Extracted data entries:
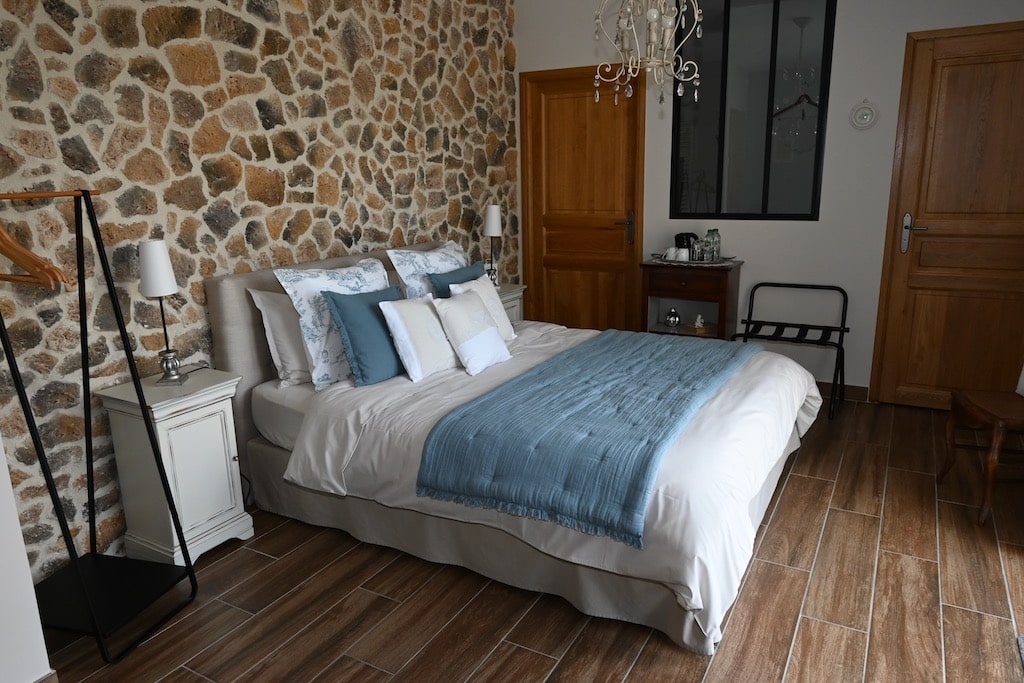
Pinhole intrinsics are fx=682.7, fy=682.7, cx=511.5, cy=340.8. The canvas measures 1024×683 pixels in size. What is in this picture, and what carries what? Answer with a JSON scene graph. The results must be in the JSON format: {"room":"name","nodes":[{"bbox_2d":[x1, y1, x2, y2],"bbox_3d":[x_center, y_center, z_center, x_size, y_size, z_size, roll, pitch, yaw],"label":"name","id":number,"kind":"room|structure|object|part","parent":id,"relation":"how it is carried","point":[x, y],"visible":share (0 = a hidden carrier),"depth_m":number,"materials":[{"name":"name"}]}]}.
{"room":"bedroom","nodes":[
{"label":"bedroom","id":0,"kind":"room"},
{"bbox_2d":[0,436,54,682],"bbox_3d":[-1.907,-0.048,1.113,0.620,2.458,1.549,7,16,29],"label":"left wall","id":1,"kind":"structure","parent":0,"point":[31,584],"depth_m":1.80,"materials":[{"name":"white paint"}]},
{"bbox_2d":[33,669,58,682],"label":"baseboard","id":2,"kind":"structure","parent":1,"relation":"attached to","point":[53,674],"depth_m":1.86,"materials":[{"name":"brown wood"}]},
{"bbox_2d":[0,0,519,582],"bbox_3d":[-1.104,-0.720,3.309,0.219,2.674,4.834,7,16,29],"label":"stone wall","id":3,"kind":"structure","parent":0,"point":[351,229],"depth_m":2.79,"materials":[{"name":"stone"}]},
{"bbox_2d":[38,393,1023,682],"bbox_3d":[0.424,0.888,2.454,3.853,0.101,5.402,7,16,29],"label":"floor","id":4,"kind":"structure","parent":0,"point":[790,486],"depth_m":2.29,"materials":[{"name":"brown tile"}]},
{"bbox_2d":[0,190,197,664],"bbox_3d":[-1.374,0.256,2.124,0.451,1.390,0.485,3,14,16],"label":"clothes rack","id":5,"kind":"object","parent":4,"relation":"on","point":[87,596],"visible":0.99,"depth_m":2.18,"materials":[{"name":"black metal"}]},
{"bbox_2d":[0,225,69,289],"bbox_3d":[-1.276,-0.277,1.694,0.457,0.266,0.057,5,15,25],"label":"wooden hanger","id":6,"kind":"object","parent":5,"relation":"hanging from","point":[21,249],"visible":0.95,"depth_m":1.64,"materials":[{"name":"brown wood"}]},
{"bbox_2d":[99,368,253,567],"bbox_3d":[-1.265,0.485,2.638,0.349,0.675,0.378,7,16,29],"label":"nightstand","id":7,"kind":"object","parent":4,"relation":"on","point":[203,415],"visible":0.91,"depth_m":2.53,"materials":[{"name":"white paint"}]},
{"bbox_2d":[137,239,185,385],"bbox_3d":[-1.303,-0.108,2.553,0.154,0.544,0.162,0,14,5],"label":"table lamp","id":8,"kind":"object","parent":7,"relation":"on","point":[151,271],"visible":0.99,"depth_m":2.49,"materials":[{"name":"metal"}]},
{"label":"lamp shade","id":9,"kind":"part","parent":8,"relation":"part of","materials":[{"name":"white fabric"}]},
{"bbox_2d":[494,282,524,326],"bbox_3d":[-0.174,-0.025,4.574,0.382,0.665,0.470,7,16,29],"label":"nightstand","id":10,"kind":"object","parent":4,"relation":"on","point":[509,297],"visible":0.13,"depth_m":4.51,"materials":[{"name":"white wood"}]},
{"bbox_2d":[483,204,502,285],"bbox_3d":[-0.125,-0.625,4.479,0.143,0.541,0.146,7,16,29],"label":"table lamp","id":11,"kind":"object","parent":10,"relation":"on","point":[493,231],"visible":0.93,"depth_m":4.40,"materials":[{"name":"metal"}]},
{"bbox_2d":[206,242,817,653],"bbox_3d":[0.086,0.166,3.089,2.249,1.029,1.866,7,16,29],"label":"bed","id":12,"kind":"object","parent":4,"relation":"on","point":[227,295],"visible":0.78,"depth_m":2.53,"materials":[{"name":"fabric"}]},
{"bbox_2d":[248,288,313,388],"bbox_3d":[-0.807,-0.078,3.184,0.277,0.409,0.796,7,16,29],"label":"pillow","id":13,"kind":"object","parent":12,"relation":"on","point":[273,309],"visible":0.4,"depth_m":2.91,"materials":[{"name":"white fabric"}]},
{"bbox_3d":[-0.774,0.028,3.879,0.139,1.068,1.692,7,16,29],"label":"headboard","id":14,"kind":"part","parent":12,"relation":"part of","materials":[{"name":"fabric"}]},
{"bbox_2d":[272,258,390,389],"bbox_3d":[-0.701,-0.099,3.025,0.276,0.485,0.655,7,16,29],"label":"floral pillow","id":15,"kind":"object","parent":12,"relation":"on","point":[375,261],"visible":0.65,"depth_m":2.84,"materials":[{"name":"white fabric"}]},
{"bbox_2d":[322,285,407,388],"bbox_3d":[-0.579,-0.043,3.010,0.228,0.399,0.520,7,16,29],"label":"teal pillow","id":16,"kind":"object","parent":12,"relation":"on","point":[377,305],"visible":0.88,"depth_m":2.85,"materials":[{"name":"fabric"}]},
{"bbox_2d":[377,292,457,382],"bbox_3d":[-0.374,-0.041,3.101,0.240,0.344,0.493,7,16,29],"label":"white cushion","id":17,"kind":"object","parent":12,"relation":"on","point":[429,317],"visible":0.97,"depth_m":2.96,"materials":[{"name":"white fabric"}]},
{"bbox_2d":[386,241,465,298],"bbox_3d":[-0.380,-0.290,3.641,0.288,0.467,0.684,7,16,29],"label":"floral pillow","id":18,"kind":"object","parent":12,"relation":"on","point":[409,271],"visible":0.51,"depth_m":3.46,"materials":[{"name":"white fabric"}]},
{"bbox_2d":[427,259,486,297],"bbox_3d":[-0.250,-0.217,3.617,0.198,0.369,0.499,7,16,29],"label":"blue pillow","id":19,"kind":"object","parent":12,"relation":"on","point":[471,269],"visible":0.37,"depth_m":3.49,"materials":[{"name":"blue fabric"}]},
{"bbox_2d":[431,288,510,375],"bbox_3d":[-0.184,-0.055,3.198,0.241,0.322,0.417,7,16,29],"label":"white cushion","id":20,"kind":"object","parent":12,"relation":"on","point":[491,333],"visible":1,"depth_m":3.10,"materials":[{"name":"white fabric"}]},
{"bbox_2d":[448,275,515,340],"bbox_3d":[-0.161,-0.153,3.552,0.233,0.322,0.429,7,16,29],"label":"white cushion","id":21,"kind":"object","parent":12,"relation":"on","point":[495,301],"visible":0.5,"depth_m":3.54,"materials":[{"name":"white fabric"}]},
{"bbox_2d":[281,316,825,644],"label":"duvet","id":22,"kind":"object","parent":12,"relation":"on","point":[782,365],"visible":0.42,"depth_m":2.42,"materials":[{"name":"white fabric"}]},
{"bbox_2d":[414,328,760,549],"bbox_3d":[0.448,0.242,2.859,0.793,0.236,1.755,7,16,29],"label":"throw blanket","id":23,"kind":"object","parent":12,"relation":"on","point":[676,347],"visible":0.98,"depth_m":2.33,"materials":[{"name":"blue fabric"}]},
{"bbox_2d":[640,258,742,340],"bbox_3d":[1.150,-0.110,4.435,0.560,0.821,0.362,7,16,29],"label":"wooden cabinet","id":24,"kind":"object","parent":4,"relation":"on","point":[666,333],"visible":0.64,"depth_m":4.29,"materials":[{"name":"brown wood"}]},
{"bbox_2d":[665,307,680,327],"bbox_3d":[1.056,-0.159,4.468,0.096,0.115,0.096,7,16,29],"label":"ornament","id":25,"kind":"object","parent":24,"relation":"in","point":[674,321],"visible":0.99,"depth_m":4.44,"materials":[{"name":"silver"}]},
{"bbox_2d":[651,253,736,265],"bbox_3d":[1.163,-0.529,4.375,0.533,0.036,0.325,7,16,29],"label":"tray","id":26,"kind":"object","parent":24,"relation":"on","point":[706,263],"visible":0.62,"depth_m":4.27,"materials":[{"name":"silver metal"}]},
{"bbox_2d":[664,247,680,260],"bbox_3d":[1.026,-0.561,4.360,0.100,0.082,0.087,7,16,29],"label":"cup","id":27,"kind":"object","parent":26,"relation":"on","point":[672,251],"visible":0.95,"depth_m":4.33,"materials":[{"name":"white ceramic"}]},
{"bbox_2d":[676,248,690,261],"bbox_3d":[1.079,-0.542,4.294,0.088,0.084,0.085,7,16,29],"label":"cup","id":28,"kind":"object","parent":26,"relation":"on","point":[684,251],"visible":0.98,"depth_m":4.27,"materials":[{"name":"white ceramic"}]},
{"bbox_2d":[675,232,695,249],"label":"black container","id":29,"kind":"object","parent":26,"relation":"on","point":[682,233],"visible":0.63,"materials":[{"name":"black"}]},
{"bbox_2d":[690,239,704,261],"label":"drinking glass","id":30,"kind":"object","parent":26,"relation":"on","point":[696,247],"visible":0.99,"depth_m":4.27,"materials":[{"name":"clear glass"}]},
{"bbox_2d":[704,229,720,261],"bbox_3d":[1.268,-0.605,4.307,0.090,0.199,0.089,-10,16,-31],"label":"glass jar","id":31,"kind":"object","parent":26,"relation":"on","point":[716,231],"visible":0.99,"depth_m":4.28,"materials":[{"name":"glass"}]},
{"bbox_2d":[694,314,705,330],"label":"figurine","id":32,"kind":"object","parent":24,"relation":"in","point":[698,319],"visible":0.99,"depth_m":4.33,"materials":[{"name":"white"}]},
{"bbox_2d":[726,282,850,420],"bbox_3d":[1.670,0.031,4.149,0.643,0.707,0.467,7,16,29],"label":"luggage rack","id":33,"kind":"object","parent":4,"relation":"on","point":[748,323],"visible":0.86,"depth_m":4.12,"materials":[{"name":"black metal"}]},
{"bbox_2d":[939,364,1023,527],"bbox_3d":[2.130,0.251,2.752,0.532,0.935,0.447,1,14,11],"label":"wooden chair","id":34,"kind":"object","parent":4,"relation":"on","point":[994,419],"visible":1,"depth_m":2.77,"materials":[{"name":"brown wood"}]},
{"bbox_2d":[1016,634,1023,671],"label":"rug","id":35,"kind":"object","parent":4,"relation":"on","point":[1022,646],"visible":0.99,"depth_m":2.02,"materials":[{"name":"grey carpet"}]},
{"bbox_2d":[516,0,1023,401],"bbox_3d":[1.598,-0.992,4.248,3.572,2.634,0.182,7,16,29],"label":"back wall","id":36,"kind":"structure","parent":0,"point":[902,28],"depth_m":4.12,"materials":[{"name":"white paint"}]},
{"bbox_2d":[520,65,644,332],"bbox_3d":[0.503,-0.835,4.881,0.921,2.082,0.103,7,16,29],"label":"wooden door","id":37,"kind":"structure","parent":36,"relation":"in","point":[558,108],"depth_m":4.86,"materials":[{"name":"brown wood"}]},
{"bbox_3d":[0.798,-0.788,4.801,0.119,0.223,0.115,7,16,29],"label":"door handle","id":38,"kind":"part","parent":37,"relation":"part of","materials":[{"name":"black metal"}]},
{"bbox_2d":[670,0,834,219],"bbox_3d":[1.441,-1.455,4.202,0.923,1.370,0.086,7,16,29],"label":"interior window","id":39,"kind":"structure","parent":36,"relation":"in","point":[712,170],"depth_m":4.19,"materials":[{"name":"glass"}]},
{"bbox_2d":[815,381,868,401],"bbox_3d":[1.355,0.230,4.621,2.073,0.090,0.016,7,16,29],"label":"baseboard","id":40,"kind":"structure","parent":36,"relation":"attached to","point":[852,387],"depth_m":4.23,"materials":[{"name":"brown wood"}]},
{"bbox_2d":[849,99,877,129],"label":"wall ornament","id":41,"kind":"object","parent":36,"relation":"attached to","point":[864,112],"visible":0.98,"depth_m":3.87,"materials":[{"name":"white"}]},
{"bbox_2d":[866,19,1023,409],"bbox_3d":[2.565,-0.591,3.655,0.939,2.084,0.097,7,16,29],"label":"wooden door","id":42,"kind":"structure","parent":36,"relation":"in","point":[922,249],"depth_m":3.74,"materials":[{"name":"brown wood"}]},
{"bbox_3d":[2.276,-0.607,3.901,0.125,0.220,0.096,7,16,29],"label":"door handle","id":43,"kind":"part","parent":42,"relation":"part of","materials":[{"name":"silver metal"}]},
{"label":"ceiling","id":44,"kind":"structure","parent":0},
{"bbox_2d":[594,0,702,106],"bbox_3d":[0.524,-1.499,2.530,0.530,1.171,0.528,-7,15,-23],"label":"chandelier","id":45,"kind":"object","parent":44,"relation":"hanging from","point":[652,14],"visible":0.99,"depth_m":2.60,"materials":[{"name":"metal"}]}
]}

TASK TO COMPLETE: Report each line in the entries where the string "baseboard" occurs.

SOLUTION BELOW:
{"bbox_2d":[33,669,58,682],"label":"baseboard","id":2,"kind":"structure","parent":1,"relation":"attached to","point":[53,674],"depth_m":1.86,"materials":[{"name":"brown wood"}]},
{"bbox_2d":[815,381,868,401],"bbox_3d":[1.355,0.230,4.621,2.073,0.090,0.016,7,16,29],"label":"baseboard","id":40,"kind":"structure","parent":36,"relation":"attached to","point":[852,387],"depth_m":4.23,"materials":[{"name":"brown wood"}]},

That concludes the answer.